Assumptions & Constraints

  • Single-class only: The v1 engine supports exactly one class per character. Multi-classing would require fundamental changes to how progressions are loaded, how spell lists are merged, and how choice IDs are namespaced.
  • SRD 2014 only: The SupportedSrdEdition type is Literal["2014"]. The broader SrdEdition type includes "2024" for progression generation, but the level-up engine rejects 2024 edition requests at the schema level.
  • Stateless computation assumes valid prior state: The engine trusts that the incoming SrdCharacterState is internally consistent (e.g., spell counts match, ability scores are within range). The model_validator on SrdCharacterState enforces structural invariants like level range and ability score bounds, but does not re-derive whether the current spell list is legal for the current level—it accepts it as given.
  • Progression data must be pre-generated: The engine reads progression JSON from disk rather than computing progressions on the fly. A missing or outdated progression file will result in a missing_progression validation issue rather than a runtime crash.
  • Choice IDs are stable across calls: The engine generates deterministic choice_id values based on the choice family, level, and position. Clients can rely on these IDs being consistent between a preview call and a subsequent apply call for the same state and target level.

Conceptual Model

The level-up flow can be modeled as a state machine with three stages:

  1. Projection: The engine loads the progression for the target level and computes what changes deterministically (hit points, proficiency bonus, new features) versus what requires player input (spell selections, ASI/feat choices, subclass pick). This produces a SrdLevelUpPreviewRecord with the full choice graph.
  2. Resolution: The player (or an automated policy) provides decisions for the available choices. Each decision is validated against the choice's option set, prerequisites, and dependency constraints. Decisions can be submitted incrementally—the preview endpoint accepts partial decision sets and reflects which choices remain unresolved.
  3. Commitment: Once all required choices are resolved and validation passes, the apply endpoint produces a new SrdCharacterState representing the leveled-up character. The persistence layer can then atomically append this as a snapshot.

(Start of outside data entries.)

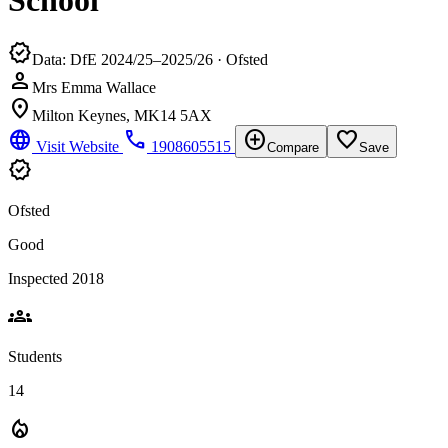
School
verified
Data: DfE 2024/25–2025/26 · Ofsted
person
Mrs Emma Wallace
location_on
Milton Keynes, MK14 5AX
language
phone
add_circle
favorite_border
Visit Website
1908605515
Compare
Save
verified
Ofsted
Good
Inspected 2018
groups
Students
14
local_fire_department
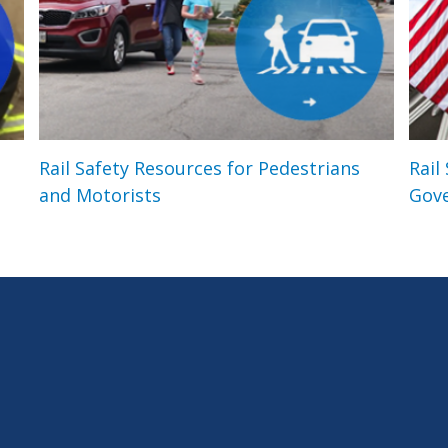
Rail Safety Resources for Pedestrians
Rail
and Motorists
Gov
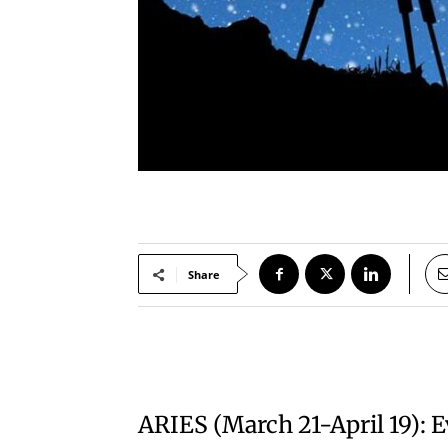
Share
ARIES (March 21-April 19): 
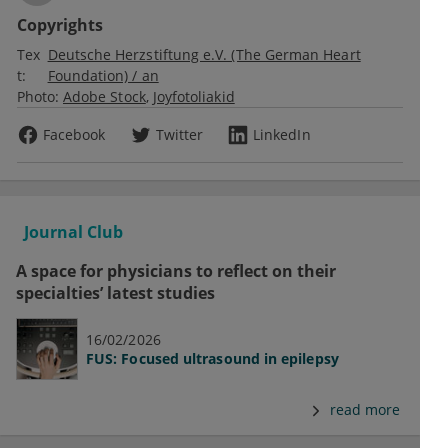
Copyrights
Tex
Deutsche Herzstiftung e.V. (The German Heart
t:
Foundation) / an
Photo:
Adobe Stock
Joyfotoliakid
Facebook
Twitter
LinkedIn
Journal Club
A space for physicians to reflect on their
specialties’ latest studies
16/02/2026
FUS: Focused ultrasound in epilepsy
read more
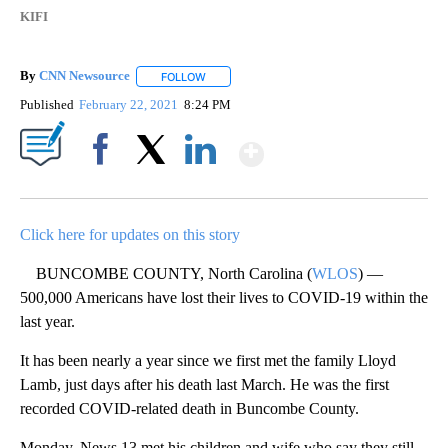
KIFI
By
CNN Newsource
FOLLOW
FOLLOW "" TO RECEIVE NOTIFICATIONS ABOU
Published
February 22, 2021
8:24 PM
Show More
Facebook
X
LinkedIn
Click here for updates on this story
BUNCOMBE COUNTY, North Carolina (
WLOS
) —
500,000 Americans have lost their lives to COVID-19 within the
last year.
It has been nearly a year since we first met the family Lloyd
Lamb, just days after his death last March. He was the first
recorded COVID-related death in Buncombe County.
Monday, News 13 met his children and wife who say they still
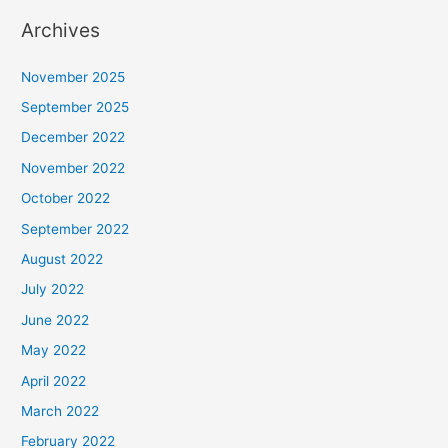
Archives
November 2025
September 2025
December 2022
November 2022
October 2022
September 2022
August 2022
July 2022
June 2022
May 2022
April 2022
March 2022
February 2022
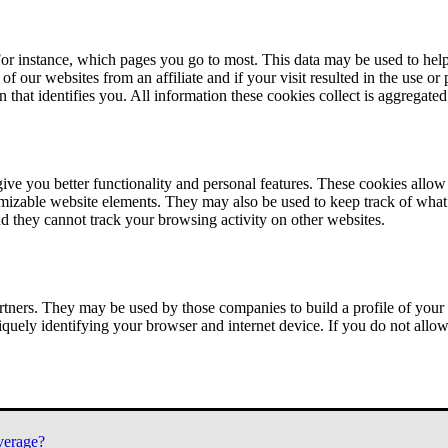
or instance, which pages you go to most. This data may be used to help
of our websites from an affiliate and if your visit resulted in the use or
n that identifies you. All information these cookies collect is aggregat
ve you better functionality and personal features. These cookies allo
tomizable website elements. They may also be used to keep track of what 
nd they cannot track your browsing activity on other websites.
tners. They may be used by those companies to build a profile of your 
iquely identifying your browser and internet device. If you do not allow 
verage?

The boundary between projection and resolution is where most of the complexity lives. The engine must handle dependency chains (ASI-or-feat gates), dynamic option sets (subclass-granted spells that only appear after the subclass decision), and replacement interactions (swapping a known spell, which changes what spells are legal to learn). The depends_on graph and the subclass-recomputation logic exist to keep this complexity declarative rather than procedural—the engine describes the choice structure and the client navigates it.